Trois ans de purges en Turquie
Entretien réalisé par Marie Duhamel – Cité du Vatican
Il y a trois ans, dans la nuit du 15 au 16 juillet 2016, des soldats tentent de s'emparer du pouvoir en Turquie, bombardant des sites clés à Ankara et déployant des chars dans les rues de la capitale et d'Istanbul. L'intervention de militaires loyaux au président Recep Tayyip Erdogan ainsi que de milliers de ses partisans descendus ce soir-là dans la rue permet de mettre en échec le soulèvement. En une nuit, on compte plusieurs dizaines de morts.
Le coup d’État raté est tout de suite imputé par le président turc au prédicateur Fethullah Gülen, un de ses anciens alliés, exilé depuis une vingtaine d’années aux États-Unis, et qui nie toute implication. Dans la foulée de la tentative de putsch, des purges commencent. Elles perdurent aujourd’hui.
Militaires et magistrats dans le viseur
Le 9 juillet dernier, les autorités ont émis des mandats d'arrêt contre près de 250 militaires, dont 176 sont en service actif. «L’armée était auparavant au pouvoir», explique Etienne Copeaux, ancien pensionnaire à l’Institut français d’études anatoliennes et historien de la Turquie contemporaine. «Sa dernière intervention en 1997 a imposé la démission d’un gouvernement islamiste». Dès les années 2000, après son arrivée au pouvoir, Recep Tayyip Erdogan a procédé à plusieurs vagues d’arrestations à l’encontre des militaires. «Aujourd’hui l’armée a été complètement renouvelée, totalement fidèle à Erdogan maintenant».
«Pour procéder à ces purges, le président a destitué des centaines de magistrats et procureurs. Aujourd’hui, la justice n’est plus indépendante», constate Etienne Copeaux. Plus de 510 000 personnes ont été placées en garde à vue et parmi elles, près de 31 000 ont été incarcérées.
La démolition des élites
A ces peines judiciaires s’ajoutent les limogeages massifs. Près de 150 000 fonctionnaires ont été licenciés. Le président Erdogan souhaite «nettoyer» les institutions des partisans de Fethullah Gülen. Des professeurs, notamment ceux qui avaient dénoncé des exactions massives dans le sud-est de la Turquie contre les Kurdes, se voient privés du droit d’enseigner au collège ou à l’université. Ils sont privés de leur passeport. Certains fuient, d’autres se retrouvent à faire des petits boulots dans la rue.
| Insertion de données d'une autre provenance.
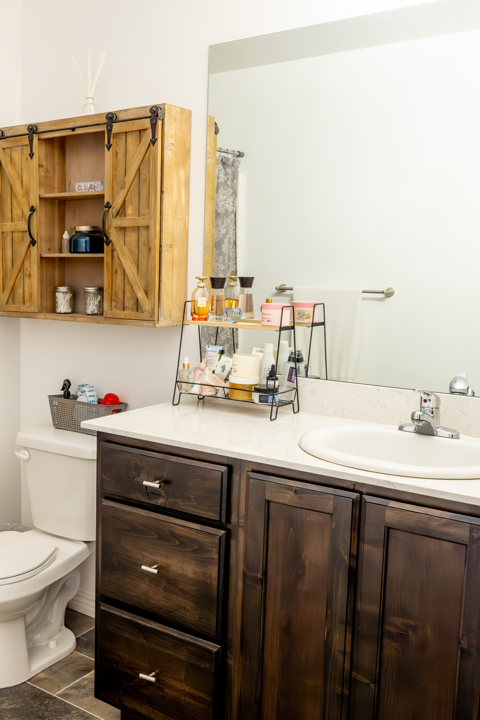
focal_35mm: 37
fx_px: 740
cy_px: 365
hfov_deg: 35.0
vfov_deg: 51.9
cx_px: 110
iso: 4000
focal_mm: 24
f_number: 6.3
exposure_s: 1/30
Une tragédie individuelle et pour tout le pays, estime Etienne Copeaux. «La Turquie est en train de massacrer son élite». Il reste cependant, note-t-il, une presse libre et une société civile très active, «mais pour combien de temps ?»
«La coercition et l’usage de la force n’est pas une nouveauté dans le pays, mais Erdogan a aggravé la situation». Il y a une dérive autoritaire, constate Etienne Copeaux, mais à quelle fin ? Au-delà de son maintien au pouvoir, et de «sa volonté ou nécessité de faire profiter ses proches de sa position», le président Erdogan règlerait «de manière forte, des problèmes pendant depuis des dizaines d’années dans le pays», notamment la question kurde qui reste centrale.